*terinspirasi dari @Dwitasaridwita
“Entah sejak kapan rasa jatuh ini singgah diam-diam di hatiku membawa namamu. Yang pasti malam itu aku menyebut namamu di depan mereka tanpa seijinmu. Sejak saat itu diam-diam aku berharap namaku kamu sebut saat ada yang bertanya padamu siapa yang kamu suka. Lagi-lagi hanya dengan diam.”

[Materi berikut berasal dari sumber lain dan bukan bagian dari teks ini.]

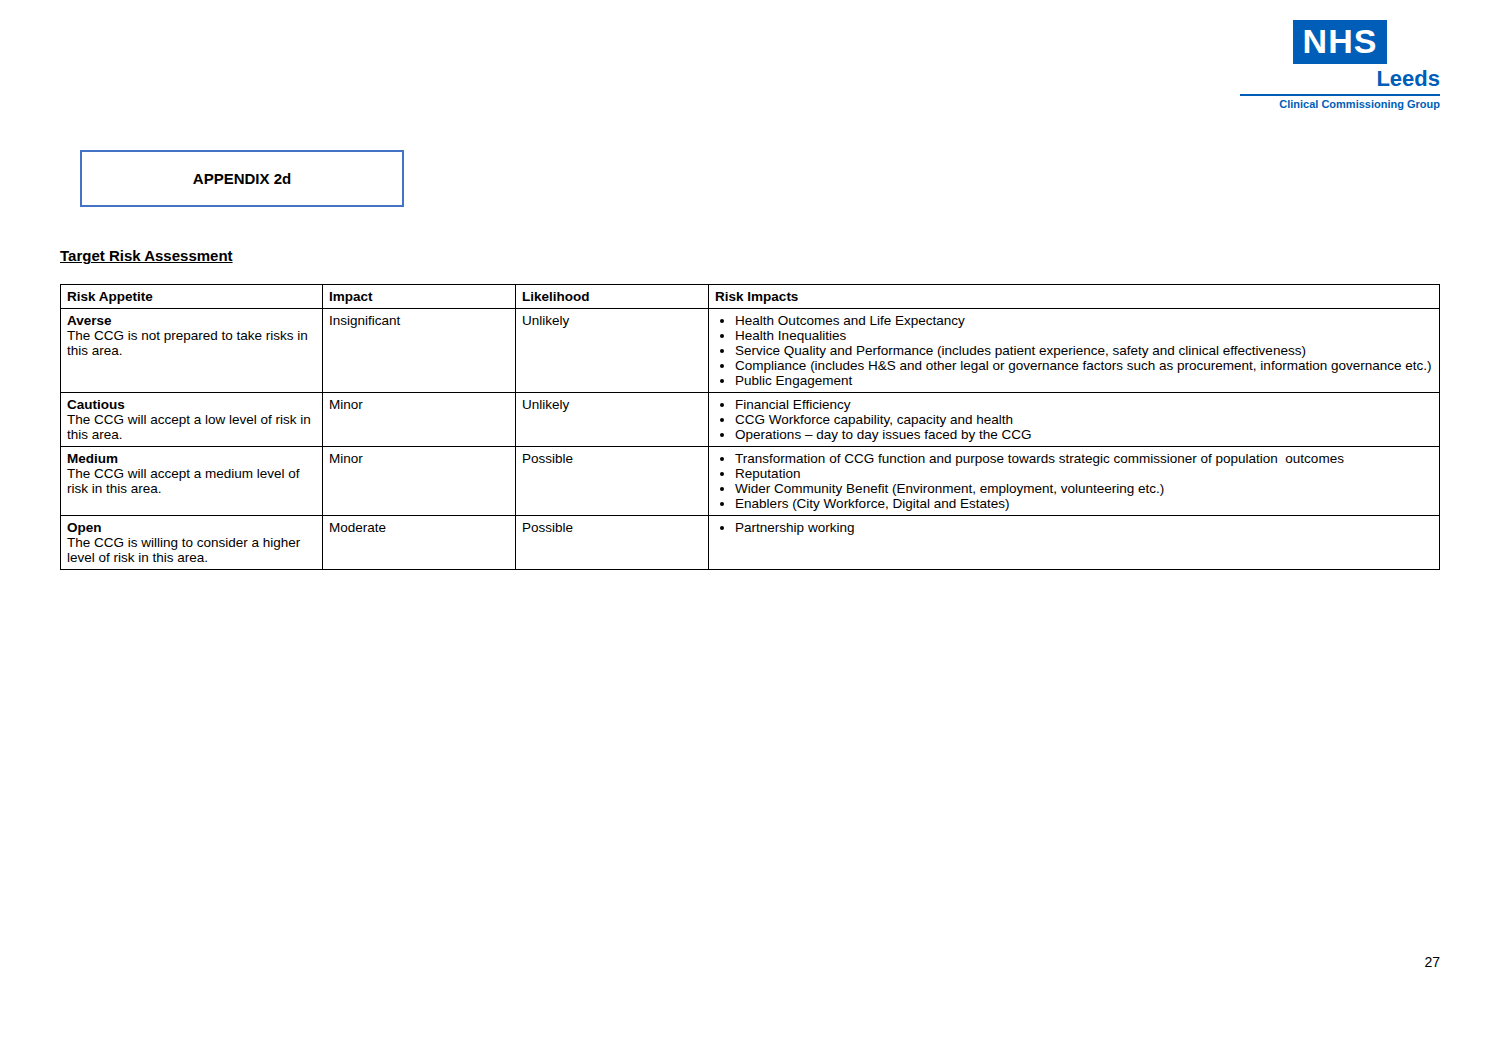NHS
Leeds
Clinical Commissioning Group
APPENDIX 2d
Target Risk Assessment
| Risk Appetite | Impact | Likelihood | Risk Impacts |
| --- | --- | --- | --- |
| Averse The CCG is not prepared to take risks in this area. | Insignificant | Unlikely | Health Outcomes and Life Expectancy Health Inequalities Service Quality and Performance (includes patient experience, safety and clinical effectiveness) Compliance (includes H&S and other legal or governance factors such as procurement, information governance etc.) Public Engagement |
| Cautious The CCG will accept a low level of risk in this area. | Minor | Unlikely | Financial Efficiency CCG Workforce capability, capacity and health Operations – day to day issues faced by the CCG |
| Medium The CCG will accept a medium level of risk in this area. | Minor | Possible | Transformation of CCG function and purpose towards strategic commissioner of population outcomes Reputation Wider Community Benefit (Environment, employment, volunteering etc.) Enablers (City Workforce, Digital and Estates) |
| Open The CCG is willing to consider a higher level of risk in this area. | Moderate | Possible | Partnership working |
27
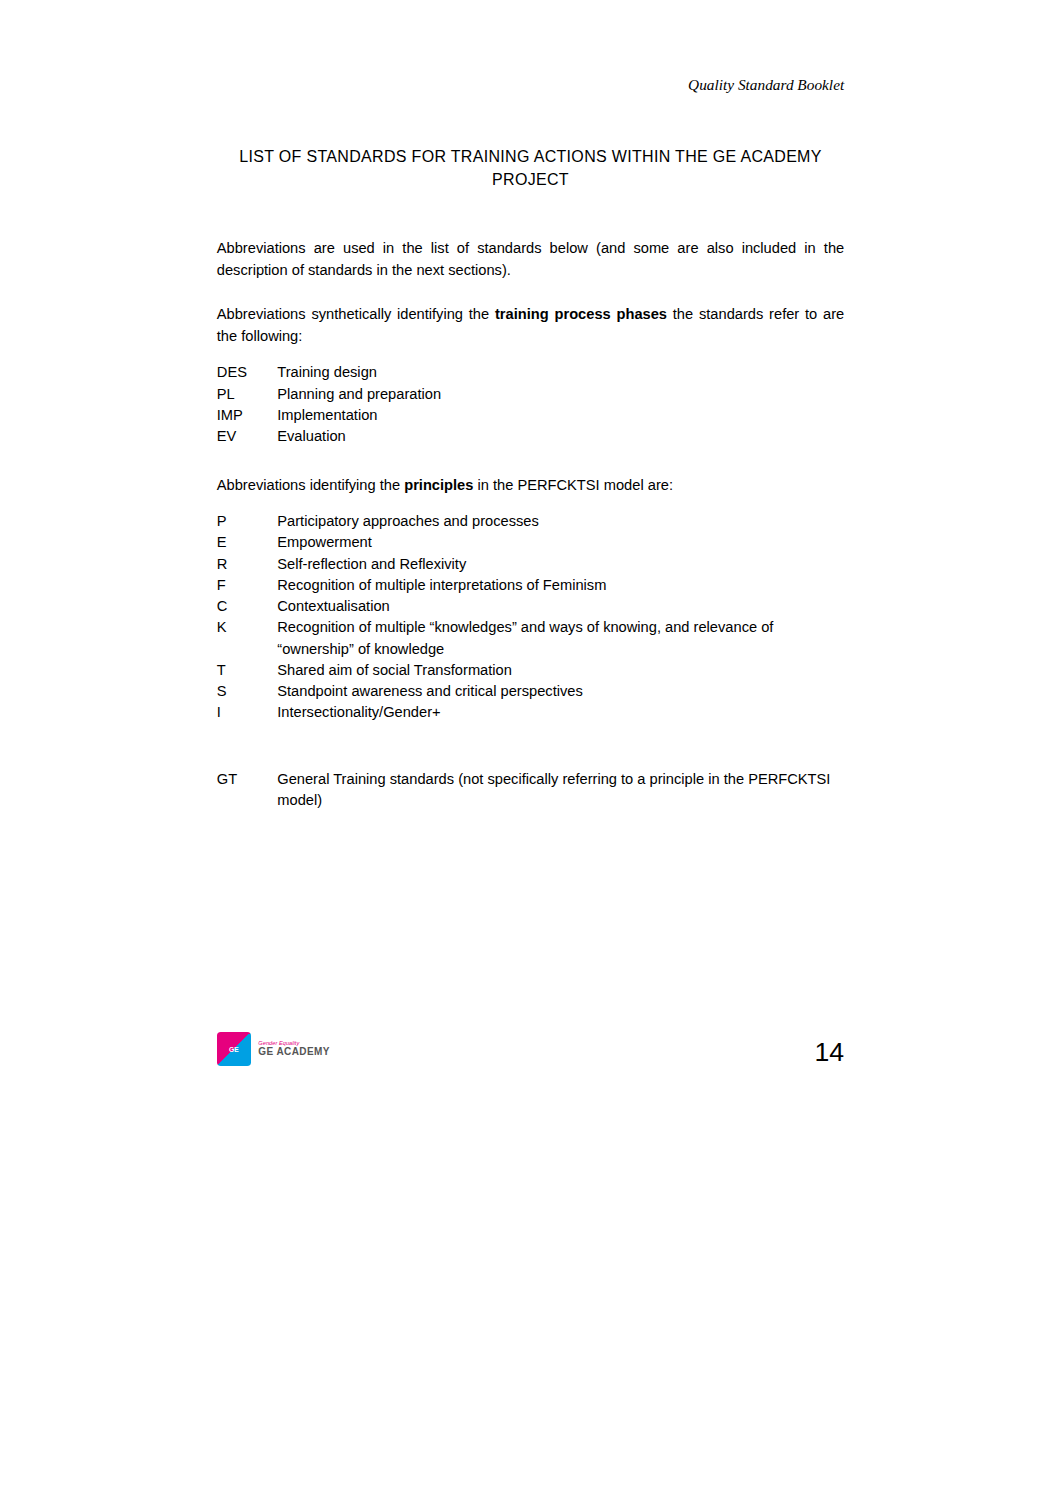Quality Standard Booklet
LIST OF STANDARDS FOR TRAINING ACTIONS WITHIN THE GE ACADEMY PROJECT
Abbreviations are used in the list of standards below (and some are also included in the description of standards in the next sections).
Abbreviations synthetically identifying the training process phases the standards refer to are the following:
DES Training design
PL Planning and preparation
IMP Implementation
EV Evaluation
Abbreviations identifying the principles in the PERFCKTSI model are:
PParticipatory approaches and processes
EEmpowerment
RSelf-reflection and Reflexivity
FRecognition of multiple interpretations of Feminism
CContextualisation
KRecognition of multiple “knowledges” and ways of knowing, and relevance of “ownership” of knowledge
TShared aim of social Transformation
SStandpoint awareness and critical perspectives
IIntersectionality/Gender+
GT General Training standards (not specifically referring to a principle in the PERFCKTSI model)
Gender Equality GE ACADEMY
14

“Entah sejak kapan rasa jatuh ini singgah diam-diam di hatiku membawa namamu. Yang pasti malam itu aku menyebut namamu di depan mereka tanpa seijinmu. Sejak saat itu diam-diam aku berharap namaku kamu sebut saat ada yang bertanya padamu siapa yang kamu suka. Lagi-lagi hanya dengan diam.”
“Hari-hari selanjutnya membuatku semakin diam. Diam-diam
menahan degup jantung yang semakin kencang saat kamu melintas. Diam-diam
menundukkan tatapan mata yang tak kuasa melihatmu. Diam-diam aku bingung harus
berbuat apa jika disampingmu. Andai dapat aku ungkapkan semua, mungkin kamu
akan tahu meskipun mungkin sekedar tahu seperti angin lalu.”
“Kamu enak bisa berjalan sesuka hati, berbicara semaunya,
bertindak seenaknya. Aku? Aku selalu menghindari jalan berpapasan denganmu
karena memandangmu dari jauh bagiku sudah cukup. Aku selalu berbicara dengan
lantang agar kamu tahu ada aku disana. Mungkin kamu mencariku, jadi dengan
begitu kamu akan merasa lega kalau tahu ada aku. Atau mungkin kamu akan kaget
ketika tahu ada aku, yang artinya aku memberimu surprise akan kehadiranku.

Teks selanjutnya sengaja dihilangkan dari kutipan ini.